Gossett completed his Associate of Arts degree in 2020, but had to wait for the 2021 graduation ceremony due to the COVID-19 pandemic.
Gerlach surprised Gossett at the ceremony with an Honorary Doctorate of Humane Letters.
Chocolate Cicadas
They’re chocolatey. They’re crunchy. They’re cicadas.
ChouQuette Chocolates & Confections is churning out chocolate-covered cicadas for customers eager to munch down on insect-y confections.
Earlier this month, the store, located in Maryland, shared an Instagram post on how it’s cooking up and sweetening these insects, which is only a seven-step process.
According to ChouQuette’s instructions, the cicadas need to first be collected, frozen, boiled and oiled before they can be placed in an air fryer.

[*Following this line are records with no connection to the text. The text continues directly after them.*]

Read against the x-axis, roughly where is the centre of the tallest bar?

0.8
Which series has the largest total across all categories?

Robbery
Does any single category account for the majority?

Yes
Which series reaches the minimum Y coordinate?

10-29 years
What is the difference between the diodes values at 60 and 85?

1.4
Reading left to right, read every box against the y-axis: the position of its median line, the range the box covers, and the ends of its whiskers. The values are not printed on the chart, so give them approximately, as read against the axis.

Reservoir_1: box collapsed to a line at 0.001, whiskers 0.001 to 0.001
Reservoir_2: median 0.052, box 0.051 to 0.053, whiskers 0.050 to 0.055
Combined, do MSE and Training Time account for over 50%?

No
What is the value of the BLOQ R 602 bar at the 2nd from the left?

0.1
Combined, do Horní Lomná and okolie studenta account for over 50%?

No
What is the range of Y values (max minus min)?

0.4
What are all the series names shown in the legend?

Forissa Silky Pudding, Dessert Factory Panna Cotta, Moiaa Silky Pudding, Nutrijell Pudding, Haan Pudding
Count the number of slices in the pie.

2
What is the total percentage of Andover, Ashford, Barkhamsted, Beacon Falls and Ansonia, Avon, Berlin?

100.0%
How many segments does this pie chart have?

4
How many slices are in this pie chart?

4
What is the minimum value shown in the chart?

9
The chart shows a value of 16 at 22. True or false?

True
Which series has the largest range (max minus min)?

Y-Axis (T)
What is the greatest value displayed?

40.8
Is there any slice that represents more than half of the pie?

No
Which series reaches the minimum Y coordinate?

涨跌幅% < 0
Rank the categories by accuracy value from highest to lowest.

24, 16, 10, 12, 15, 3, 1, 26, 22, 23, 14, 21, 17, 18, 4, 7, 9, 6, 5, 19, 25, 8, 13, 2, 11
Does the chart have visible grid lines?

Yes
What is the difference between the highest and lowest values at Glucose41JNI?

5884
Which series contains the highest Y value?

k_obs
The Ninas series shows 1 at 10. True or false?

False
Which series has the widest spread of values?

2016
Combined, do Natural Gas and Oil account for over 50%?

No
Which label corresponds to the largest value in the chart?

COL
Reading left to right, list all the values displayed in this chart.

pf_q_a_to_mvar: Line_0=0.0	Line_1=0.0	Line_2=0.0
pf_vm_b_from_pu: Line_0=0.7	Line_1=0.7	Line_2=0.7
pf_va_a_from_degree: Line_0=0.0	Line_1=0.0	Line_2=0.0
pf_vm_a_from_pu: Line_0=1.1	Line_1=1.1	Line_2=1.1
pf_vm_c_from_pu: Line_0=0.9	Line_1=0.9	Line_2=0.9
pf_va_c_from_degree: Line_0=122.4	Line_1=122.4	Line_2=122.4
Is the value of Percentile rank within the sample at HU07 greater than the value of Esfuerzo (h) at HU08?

Once the bugs are cooked and cooled, they can be covered in melted chocolate. When the chocolate has hardened, they can then be served like any other chocolate-covered snack – unless of course you prefer your cicadas in a fondue style.
“Crunchy, nutty, earthy, sweet. Like a walnut with wings, covered in chocolate and cinnamon,” ChouQuette’s CEO and chocolatier Sarah Dwyer described to Fox News.
Some people have been swarming to the store to sample the crunchy treats. According to an update on the company’s website, it has been “inundated with orders.”
Even so, there are many who are staying far away from the chewy creatures.
“People are polarized about eating cicadas as they are about politics in DC! I get hate messages and ‘I love bugs’ messages,” Dwyer said.
“We love to make sweet treats based on current events – Dr. Fauci was last year’s viral product – this year it is cicadas – they are plentiful, tasty and easy to catch,” Dwyer said. “We can’t believe the response.”
Other stores have also been experimenting with cicada-inspired dishes. There are trillions of cicadas expected to emerge from the ground over the summer. Most people, though, will view the winged insects as mere pests and not as an option for dinner.